Should I be concerned about Erlang's native global registry performance?

toast · February 23, 2023, 1:01pm

Hello everyone,

This is my first post here, so please excuse me if I have accidentally missed any guidelines.

In my current company, we have developed and released an Elixir application that collects user events and conditionally responds to them in realtime at scale. Such user events are piped through Phoenix sockets/channels and/or HTTP APIs. We have 2 node replicas that usually auto-scale to 6 during traffic times. Each node can hold up to 30k active socket connections, that belong to ~10k unique users.

Given that user events are piped from multiple processes across the cluster, and node stickiness is not guaranteed, I’m currently working on centralizing the event pipeline for each user through establishing one global process per user across all nodes, given that they have at least one active socket connection.

# On new socket connection
user_ref = {:global, "manager_#{user_id}"}

case GenServer.start(__MODULE__, state, name: user_ref, spawn_opt: [fullsweep_after: 10]) do
    {:ok, _pid} ->
      GenServer.call(user_ref, {:connection, socket, params}, @connection_timeout)

    {:error, {:already_started, _pid}} ->
      GenServer.call(user_ref, {:connection, socket, params}, @connection_timeout)

    {:error, reason} ->
      {:error, "Could not start user process with error: #{reason}"}
end

# On user event
case GenServer.whereis(user_ref) do
      nil ->
        {:error, "Received an event for a user that has no global process registered"}

      _pid ->
        GenServer.call(user_ref, {:event, context}, @event_timeout)
end

Additionally, each user may have background tasks running, which are also globally named after their session IDs and unregisters at end of work.

task_ref = {:global, "manager_#{user_id}_#{session_id}"}
Task.Supervisor.start_child(
:user_tasks_supervisor,
      fn ->
        :global.register_name(task_ref, self())
        # do work
        :global.unregister_name(task_ref)
     end,
     shutdown: @shut_down_interval,
     restart: :transient
)

For each unique user, only one global registration will execute. Subsequent registration attempts from extra connections for the user, will call whereis/1 which is fast and reliable considering no bottlenecks in registration.

I’m worried that global registers/unregisters might cause a bottleneck. Especially that we still do not have a proper connection draining mechanism on new releases yet (code changes); All connections on terminating pods are disconnected at once and new pods receives reconnections at bulk, hence why we avoid releasing during traffic times.

I have tried to find if someone has already benchmarked the global module and found conflicting results so far:

This post shows that Erlang’s global module seems to suffer in terms of registrations per second, as soon as you scale beyond 1 node.
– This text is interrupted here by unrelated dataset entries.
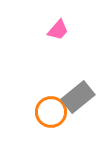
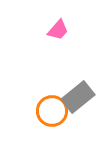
orange circle: moved 1 px right, 1 px up
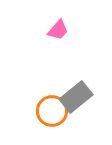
gray rectangle: moved 2 px left
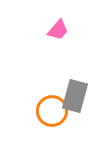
gray rectangle: moved 1 px left, 1 px up; rotated 36 degrees counterclockwise
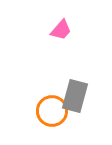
pink trapezoid: moved 3 px right
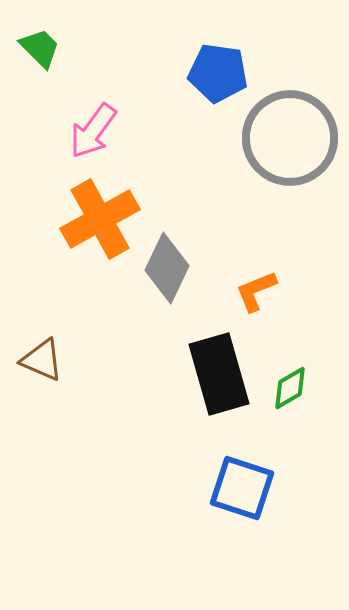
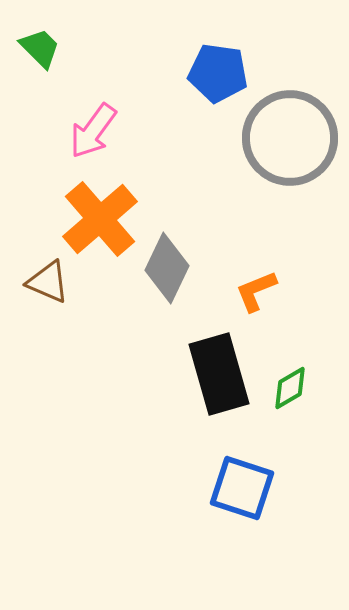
orange cross: rotated 12 degrees counterclockwise
brown triangle: moved 6 px right, 78 px up
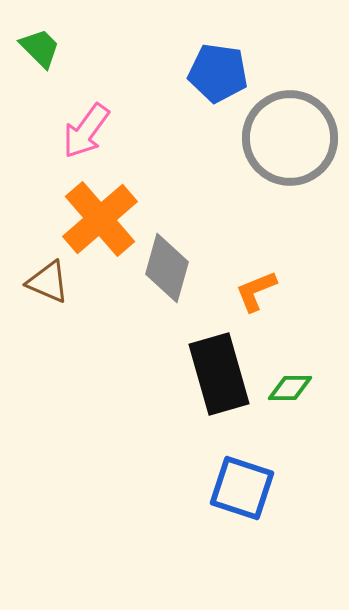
pink arrow: moved 7 px left
gray diamond: rotated 10 degrees counterclockwise
green diamond: rotated 30 degrees clockwise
Numbers don’t look good at all.
This study [Figure.5][Figure.6] does conclude that throughput and latency is affected by global commands, but not significantly before 10 nodes.

I have used our end to end stress testing framework against my change and did not see any significant throughput bottlenecks against our production code on 2 nodes.

I was wondering if anyone has had an experience with Erlang’s global module for registering and looking up a large number of processes across a cluster, or could point me into a direction to verify this further.

Many thanks!

DianaOlympos · February 23, 2023, 1:56pm

I would advise posting at https://erlangforums.com/ and maybe ping Maxim Fedorov. Long story short, yes, there are big bottlenecks using the :global registry, due to the locking needed.

I will also not tell you that this is bad, but point out The dangers of the Single Global Process and recommend keeping it in mind while doing your architecture. It may be that this is a great option for you and the right choice. But there are heavy costs.

toast · February 23, 2023, 6:09pm

I would advise posting at https://erlangforums.com/ and maybe ping Maxim Fedorov.

Thanks for the tip, will surely do so.

I will also not tell you that this is bad, but point out The dangers of the Single Global Process and recommend keeping it in mind while doing your architecture.

We are trying to process incoming events sequentially for each user, hence the idea of using a single global process. As of OTP 25, global prevents overlapping partitions, so any disconnected nodes will have to form again once reconnected.

It seems to me that global is designed for higher consistency than availability due to the global registration mechanism (locking & atomicity) making it a great solution for fewer long running processes. It might not be a bottleneck considering our current scale, but I’ll spend more time on experimenting with other available options to find that sweet spot, with dynamic node membership in mind. Considering the use case, swarm, gproc, and syn all seem to be equally, if not more, concerning as global.

@ostinelli would appreciate your feedback here.

ostinelli · February 26, 2023, 4:26pm

I don’t know why your original intent is to pipe everything through a single process in the first place.

If you can handle eventual consistency, you can use syn. if you need consistency, you might consider a raft implementation instead of global (such as ra) for a better performance, however this is true for some definition of dynamic node membership.